The business is closely held family venture however, the elders did not exercise enough oversight even at the back end like asking their group finance head to seek regular reporting from the accounts manager of the new company. If that were to be in place, it would have red flagged the events then and there. Corrective measures could have been implemented before the situation deteriorated.

What were  serious issues, now considered obvious:

There were mistakes on the part of elders. They were very successful as entrepreneurs and not experienced the crisis like situation as above because they themselves took care to attend to every detail to ensure that their venture does not suffer anywhere. The secret of the success was they were giving serious attention to all the issues, however, minute it may be.

They were little lax in the new venture because they thought it is an obvious job of their CEO and he would take care of his own volition.

He is the younger one in the family, the affection may have prevented them from monitoring the performance.

Had elders of the family put proper business management policy and risk management system while handing over responsibility to the younger one of the family to head the company, it would have prevented the catastrophe, now being faced by them.

Also, it is the best way of implementing transition planning because going forward, the younger ones will have to be moulded to lead the diverse business.

What would have averted such a situation?

Planning….!!!

“If you fail to plan, you are planning to fail!” ― Benjamin Franklin

It is well said and contextually relevant here because a business started without a plan to make it successful, may not succeed at all. However experienced the promoters are, however strong the net worth, business, every new business need to be approached as if it is a new experience.

During our interaction with the family, I could clearly make out that there was no sufficient thought process and had a very hazy picture at the beginning itself.  The business was initiated in a very haphazard way from the beginning.

A well-prepared DPR would have averted this situation. A professionally prepared detailed project report(DPR) would shed light on various dimensions of the business; be it industry, management, business operations as well as financial aspects.

Please read: Planning for growth: How prepared you are?

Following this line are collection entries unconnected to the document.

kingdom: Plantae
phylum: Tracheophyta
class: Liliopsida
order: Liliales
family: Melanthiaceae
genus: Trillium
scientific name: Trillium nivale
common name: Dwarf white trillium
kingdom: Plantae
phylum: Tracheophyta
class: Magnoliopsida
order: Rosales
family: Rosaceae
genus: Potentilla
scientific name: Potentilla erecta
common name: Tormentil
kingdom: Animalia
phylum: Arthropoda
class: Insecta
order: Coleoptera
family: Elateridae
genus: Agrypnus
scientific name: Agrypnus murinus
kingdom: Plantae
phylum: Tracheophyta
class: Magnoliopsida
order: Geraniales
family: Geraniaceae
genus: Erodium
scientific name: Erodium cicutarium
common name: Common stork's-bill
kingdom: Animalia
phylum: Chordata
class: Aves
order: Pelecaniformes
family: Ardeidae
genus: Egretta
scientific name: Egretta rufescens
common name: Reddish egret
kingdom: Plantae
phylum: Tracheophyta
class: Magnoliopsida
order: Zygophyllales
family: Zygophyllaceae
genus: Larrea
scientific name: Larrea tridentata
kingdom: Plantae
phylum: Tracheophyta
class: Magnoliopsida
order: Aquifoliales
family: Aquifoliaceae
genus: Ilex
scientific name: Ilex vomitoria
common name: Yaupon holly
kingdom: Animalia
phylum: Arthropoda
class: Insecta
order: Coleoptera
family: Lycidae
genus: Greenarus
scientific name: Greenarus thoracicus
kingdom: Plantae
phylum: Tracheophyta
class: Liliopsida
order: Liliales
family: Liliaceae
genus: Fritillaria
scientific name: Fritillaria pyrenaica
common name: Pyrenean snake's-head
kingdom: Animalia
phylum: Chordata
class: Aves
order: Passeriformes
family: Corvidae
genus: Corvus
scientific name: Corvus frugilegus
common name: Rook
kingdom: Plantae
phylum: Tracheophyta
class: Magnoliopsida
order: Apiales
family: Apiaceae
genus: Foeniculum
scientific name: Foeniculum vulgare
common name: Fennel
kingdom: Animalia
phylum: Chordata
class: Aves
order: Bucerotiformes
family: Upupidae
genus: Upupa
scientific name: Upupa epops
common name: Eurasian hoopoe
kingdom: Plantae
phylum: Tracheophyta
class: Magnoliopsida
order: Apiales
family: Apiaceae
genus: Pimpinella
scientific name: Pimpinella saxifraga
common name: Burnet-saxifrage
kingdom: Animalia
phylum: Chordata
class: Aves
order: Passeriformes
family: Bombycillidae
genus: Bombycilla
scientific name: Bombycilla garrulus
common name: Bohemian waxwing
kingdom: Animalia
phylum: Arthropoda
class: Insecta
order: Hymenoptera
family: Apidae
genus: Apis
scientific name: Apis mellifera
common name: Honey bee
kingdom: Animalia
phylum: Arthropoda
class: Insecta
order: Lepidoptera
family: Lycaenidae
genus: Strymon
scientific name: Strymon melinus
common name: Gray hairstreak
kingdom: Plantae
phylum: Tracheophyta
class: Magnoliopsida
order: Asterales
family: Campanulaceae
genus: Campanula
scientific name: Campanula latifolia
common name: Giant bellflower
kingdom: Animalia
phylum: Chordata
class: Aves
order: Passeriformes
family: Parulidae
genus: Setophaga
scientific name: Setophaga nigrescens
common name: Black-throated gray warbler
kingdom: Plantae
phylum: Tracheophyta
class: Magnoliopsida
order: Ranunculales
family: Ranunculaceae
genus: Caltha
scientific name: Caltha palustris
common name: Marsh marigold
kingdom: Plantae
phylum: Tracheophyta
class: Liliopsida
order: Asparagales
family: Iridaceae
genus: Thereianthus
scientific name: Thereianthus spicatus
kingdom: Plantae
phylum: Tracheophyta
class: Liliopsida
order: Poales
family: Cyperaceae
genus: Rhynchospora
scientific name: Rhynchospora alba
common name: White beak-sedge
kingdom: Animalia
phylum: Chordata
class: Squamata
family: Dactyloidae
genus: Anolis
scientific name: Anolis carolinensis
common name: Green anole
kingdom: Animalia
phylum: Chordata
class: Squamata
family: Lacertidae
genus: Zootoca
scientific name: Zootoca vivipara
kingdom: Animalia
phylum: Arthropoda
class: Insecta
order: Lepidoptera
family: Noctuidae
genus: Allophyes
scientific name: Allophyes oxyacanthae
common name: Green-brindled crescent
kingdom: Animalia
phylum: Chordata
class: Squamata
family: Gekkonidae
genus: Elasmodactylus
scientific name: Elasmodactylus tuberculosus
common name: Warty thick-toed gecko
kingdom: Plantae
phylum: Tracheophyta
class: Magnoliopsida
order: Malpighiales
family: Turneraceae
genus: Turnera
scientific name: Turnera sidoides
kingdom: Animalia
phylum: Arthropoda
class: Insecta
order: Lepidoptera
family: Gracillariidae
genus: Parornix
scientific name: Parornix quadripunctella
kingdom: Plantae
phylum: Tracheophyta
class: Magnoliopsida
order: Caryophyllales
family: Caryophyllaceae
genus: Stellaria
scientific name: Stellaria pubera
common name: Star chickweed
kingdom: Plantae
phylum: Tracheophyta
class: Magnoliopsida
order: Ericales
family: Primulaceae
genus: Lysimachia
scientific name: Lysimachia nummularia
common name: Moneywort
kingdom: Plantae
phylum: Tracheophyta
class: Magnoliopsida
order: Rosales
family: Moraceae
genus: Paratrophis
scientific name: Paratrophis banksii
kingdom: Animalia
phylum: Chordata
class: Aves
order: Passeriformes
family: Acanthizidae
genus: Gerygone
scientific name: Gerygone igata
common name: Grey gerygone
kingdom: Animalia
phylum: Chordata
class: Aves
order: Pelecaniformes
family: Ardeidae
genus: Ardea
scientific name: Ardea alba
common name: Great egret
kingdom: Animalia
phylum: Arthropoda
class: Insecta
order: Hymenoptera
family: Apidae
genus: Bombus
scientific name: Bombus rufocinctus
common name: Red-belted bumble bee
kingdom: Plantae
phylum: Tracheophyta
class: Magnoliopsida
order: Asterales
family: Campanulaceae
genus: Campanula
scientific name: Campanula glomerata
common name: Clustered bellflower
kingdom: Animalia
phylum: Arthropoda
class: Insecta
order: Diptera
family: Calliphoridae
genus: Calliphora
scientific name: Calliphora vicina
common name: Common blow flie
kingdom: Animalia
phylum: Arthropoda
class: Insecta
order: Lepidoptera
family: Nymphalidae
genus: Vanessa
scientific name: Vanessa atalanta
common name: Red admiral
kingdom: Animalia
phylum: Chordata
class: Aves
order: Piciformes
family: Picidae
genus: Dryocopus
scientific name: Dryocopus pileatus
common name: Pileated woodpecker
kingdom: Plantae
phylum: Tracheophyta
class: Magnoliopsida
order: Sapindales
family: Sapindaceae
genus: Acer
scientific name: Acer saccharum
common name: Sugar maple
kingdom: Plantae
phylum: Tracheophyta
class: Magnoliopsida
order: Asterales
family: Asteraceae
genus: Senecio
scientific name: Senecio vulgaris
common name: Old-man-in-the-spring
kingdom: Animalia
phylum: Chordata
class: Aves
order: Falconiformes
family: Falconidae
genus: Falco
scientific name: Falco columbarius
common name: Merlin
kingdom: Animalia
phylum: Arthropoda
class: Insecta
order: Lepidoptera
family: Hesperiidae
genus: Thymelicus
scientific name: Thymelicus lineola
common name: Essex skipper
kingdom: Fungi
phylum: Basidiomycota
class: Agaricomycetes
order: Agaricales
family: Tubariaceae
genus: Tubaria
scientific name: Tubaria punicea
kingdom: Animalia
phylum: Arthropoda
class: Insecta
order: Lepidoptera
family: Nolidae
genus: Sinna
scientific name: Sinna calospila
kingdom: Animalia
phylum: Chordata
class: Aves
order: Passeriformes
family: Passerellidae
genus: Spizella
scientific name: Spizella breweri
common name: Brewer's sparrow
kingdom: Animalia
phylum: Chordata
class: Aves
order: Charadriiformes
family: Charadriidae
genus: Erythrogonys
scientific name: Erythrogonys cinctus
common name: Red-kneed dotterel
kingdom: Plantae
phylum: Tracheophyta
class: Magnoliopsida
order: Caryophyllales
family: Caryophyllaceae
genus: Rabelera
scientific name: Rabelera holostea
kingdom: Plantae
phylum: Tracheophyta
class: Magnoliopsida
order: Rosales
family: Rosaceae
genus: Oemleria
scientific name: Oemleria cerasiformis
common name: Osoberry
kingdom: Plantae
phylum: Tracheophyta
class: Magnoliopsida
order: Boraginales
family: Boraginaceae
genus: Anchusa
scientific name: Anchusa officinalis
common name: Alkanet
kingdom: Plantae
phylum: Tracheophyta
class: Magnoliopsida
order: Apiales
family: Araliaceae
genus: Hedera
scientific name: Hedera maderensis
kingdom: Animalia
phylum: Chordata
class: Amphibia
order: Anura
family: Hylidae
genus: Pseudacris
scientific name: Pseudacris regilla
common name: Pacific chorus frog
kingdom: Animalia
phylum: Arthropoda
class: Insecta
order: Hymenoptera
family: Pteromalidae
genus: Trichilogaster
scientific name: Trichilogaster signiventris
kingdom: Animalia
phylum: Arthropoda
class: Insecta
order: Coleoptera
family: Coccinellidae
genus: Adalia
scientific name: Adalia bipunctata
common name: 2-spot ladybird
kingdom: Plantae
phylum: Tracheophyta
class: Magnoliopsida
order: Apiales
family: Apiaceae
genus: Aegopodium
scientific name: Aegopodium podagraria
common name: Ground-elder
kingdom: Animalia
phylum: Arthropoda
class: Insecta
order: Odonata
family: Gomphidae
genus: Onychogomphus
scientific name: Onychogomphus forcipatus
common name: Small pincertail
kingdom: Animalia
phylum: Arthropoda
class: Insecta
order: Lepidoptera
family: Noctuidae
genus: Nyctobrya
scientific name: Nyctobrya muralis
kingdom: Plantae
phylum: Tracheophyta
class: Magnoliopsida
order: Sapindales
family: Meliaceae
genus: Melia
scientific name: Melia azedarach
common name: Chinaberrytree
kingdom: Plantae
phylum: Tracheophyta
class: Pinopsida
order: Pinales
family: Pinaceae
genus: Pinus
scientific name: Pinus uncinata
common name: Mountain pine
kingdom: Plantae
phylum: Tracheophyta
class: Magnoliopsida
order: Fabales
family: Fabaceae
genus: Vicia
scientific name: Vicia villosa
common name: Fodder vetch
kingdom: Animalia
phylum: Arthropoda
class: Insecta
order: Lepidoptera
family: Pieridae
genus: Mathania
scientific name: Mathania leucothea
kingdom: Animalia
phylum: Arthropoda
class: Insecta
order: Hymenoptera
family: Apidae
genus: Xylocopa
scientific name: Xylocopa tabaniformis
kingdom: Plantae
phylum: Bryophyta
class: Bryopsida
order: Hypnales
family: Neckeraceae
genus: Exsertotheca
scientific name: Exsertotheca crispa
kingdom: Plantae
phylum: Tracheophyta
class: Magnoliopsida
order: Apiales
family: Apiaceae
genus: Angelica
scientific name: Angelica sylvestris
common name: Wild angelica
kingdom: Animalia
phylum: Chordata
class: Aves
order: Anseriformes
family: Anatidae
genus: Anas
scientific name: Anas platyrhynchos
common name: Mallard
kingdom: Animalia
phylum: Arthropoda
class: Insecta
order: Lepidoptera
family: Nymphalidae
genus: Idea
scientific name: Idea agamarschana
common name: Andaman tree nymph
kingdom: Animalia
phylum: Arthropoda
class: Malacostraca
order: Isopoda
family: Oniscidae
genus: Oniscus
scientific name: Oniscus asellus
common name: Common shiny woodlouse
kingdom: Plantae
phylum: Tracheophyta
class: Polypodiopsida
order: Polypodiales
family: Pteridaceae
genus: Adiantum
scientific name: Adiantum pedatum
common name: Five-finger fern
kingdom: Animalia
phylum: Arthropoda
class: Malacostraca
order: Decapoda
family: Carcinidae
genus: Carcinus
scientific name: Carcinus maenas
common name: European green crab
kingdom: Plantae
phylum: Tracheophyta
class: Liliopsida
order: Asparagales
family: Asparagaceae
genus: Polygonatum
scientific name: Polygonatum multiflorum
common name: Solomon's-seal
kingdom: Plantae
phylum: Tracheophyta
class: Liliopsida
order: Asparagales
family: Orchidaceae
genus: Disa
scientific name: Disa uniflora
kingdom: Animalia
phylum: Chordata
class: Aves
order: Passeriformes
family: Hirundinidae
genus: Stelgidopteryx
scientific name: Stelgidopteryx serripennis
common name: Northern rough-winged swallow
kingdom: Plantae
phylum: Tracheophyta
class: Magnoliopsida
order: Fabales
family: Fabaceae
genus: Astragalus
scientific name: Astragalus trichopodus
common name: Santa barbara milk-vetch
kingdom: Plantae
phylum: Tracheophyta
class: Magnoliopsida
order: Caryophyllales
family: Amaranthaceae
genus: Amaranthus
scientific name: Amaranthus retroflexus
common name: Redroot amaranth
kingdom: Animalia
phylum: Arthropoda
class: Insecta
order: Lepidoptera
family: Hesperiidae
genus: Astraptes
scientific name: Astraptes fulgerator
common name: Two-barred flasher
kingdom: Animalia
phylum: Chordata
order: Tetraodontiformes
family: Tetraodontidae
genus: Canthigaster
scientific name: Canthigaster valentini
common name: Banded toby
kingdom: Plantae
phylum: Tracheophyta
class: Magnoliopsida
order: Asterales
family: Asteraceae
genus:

However experienced the promoters are, they need to treat every new venture as unique and plan need to be personalised for the context- nature of the activity, location, customers etc. That will mitigate the chances of failure.

Conclusion:

Many SMEs are facing challenges in the areas of operations risks despite being well funded and supported by successful, business families. A methodical approach to planning for new business will mitigate the risks and will be rewarding. It applies to all the businesses irrespective of size.